# [EXCERPTED TEXT]
The local education association stands with the school board in advocating for proper use of the stimulus funds. A final vote by the County Board of Supervisors is anticipated on April 6.
5. Bringing Virginia Localities to Use the Federal Stimulus Funds as Intended: City of Winchester
As this year’s budget development began, the City Council of Winchester indicated to the appointed school board that the school budget would need to be reduced by $1 million. This would drop city support for the schools from $27 million to $26 million.
The school board prepared a budget including this cut. Twelve positions were eliminated by attrition and programs were pared.
As the state budget process moved along, it became apparent that Winchester would receive $1 million in stimulus funds through direct aid appropriated in the state budget and $1.26 million in IDEA and Title I. The council then demanded an additional $1.5 million in cuts. Reference was made to the need to increase the reserve accounts. It should be noted that Winchester currently has a $26,842,432 reserve (37% of expenditures), and that there was no draw on the reserves in 2009.
If these additional cuts are made there will be additional positions eliminated and programs, including remedial and at-risk, will be further pared.
This is a clear and blatant example of misuse of the stimulus funding which was intended to save jobs and enhance programs. The local association and school board stand united in support of proper use of the stimulus funds.

# [EXCERPTED DATA]
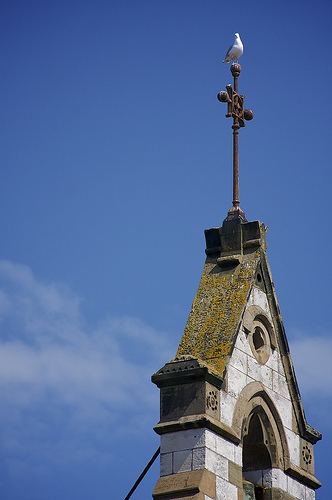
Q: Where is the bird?
A: On top of the cross.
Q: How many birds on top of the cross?
A: One.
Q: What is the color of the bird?
A: White.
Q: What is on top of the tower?
A: A cross.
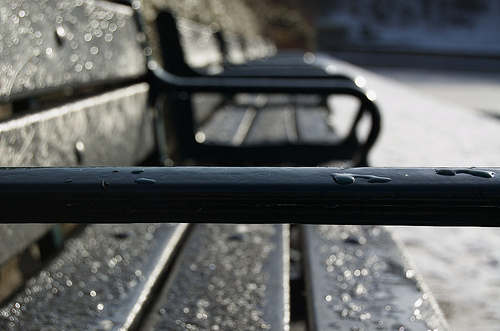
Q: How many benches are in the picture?
A: Three.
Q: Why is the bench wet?
A: Because it was raining.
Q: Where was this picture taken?
A: Outside by bench.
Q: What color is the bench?
A: Black.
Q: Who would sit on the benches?
A: People.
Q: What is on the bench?
A: Water.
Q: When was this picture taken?
A: During the day.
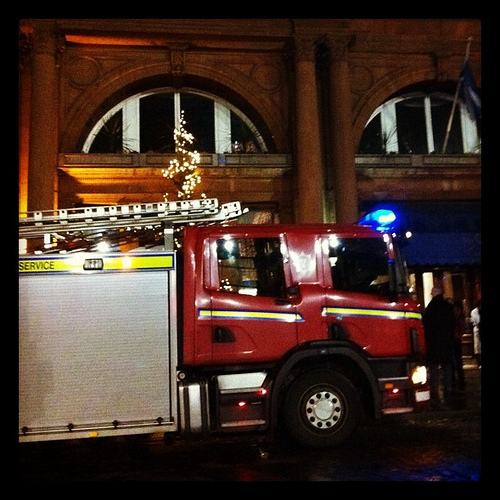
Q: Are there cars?
A: No, there are no cars.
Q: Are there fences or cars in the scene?
A: No, there are no cars or fences.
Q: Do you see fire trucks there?
A: Yes, there is a fire truck.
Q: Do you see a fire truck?
A: Yes, there is a fire truck.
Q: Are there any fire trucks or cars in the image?
A: Yes, there is a fire truck.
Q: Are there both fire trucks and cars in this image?
A: No, there is a fire truck but no cars.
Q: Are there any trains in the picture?
A: No, there are no trains.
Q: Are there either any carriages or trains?
A: No, there are no trains or carriages.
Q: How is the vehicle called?
A: The vehicle is a fire truck.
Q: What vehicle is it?
A: The vehicle is a fire truck.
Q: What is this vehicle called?
A: That is a fire truck.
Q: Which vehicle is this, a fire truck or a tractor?
A: That is a fire truck.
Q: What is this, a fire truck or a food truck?
A: This is a fire truck.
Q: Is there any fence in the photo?
A: No, there are no fences.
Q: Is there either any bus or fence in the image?
A: No, there are no fences or buses.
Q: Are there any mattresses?
A: No, there are no mattresses.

# [PROBLEMS AND TASKS]
A) Revise the listing from the line containing "Q: What is this, a" through the end of the listing so that "food truck" becomes "ice cream truck", leaving everything else unchanged. Return only those lines.
B) Write a continuation of the passage on Virginia localities' use of federal stimulus funds for schools, starting right after its final sentence.

# [OUTPUTS BY TASK]
A)
Q: What is this, a fire truck or a ice cream truck?
A: This is a fire truck.
Q: Is there any fence in the photo?
A: No, there are no fences.
Q: Is there either any bus or fence in the image?
A: No, there are no fences or buses.
Q: Are there any mattresses?
A: No, there are no mattresses.

B)
Conclusion
Executive intervention is necessary to ensure that the ARRA Stimulus funding provided to save school employee jobs and enhance education programs is utilized on the local level for its intended purpose. The failure to take appropriate action will have a negative consequence for the children of the Commonwealth and be of great political consequence to the President and members of his party.
The Governor, the Virginia Department of Education, the President and US Department of Education, should use their authority to provide clear direction to localities regarding the intended use of these funds - to save jobs and enhance programs.
USED and DOE should develop a local government application procedure for the stimulus funds that requires proper use and full disclosure of the use of these funds. This procedure should:
Require localities to report local appropriations on a per-pupil basis for FY 2008-2010.
Require local governments that did have school division employee layoffs or position reduction to provide an explanation as to why the position reductions were required.
Require local governments to report 2008-2010 property tax rates and actual or budgeted revenue from property taxes.
Require local governments to report the use of federal money to reduce local effort by either a greater percentage than reductions in other local agencies and/or greater percentage than overall decline in local revenue.
The state budget signed by the Governor includes ARRA funding to backfill all but $9.8 million of the policy driven cuts in direct aid included in the introduced budget. Localities are only required to provide a local match for the General Fund appropriations and not the ARRA funding. This action reduces required local funding across Virginia by up to $153 million. The administration should continue to seek a waiver from UDED to allow the stimulus funds utilized for direct [education] aid to be considered “state funding” so localities are required to provide the local match for the total Direct Aid Distribution. Localities would have been required to provide this match had state funds rather than federal funds been allocated.
Further, our President and our Governor should take additional actions, more effective than I might envision, to ensure that the federal stimulus funds are properly utilized.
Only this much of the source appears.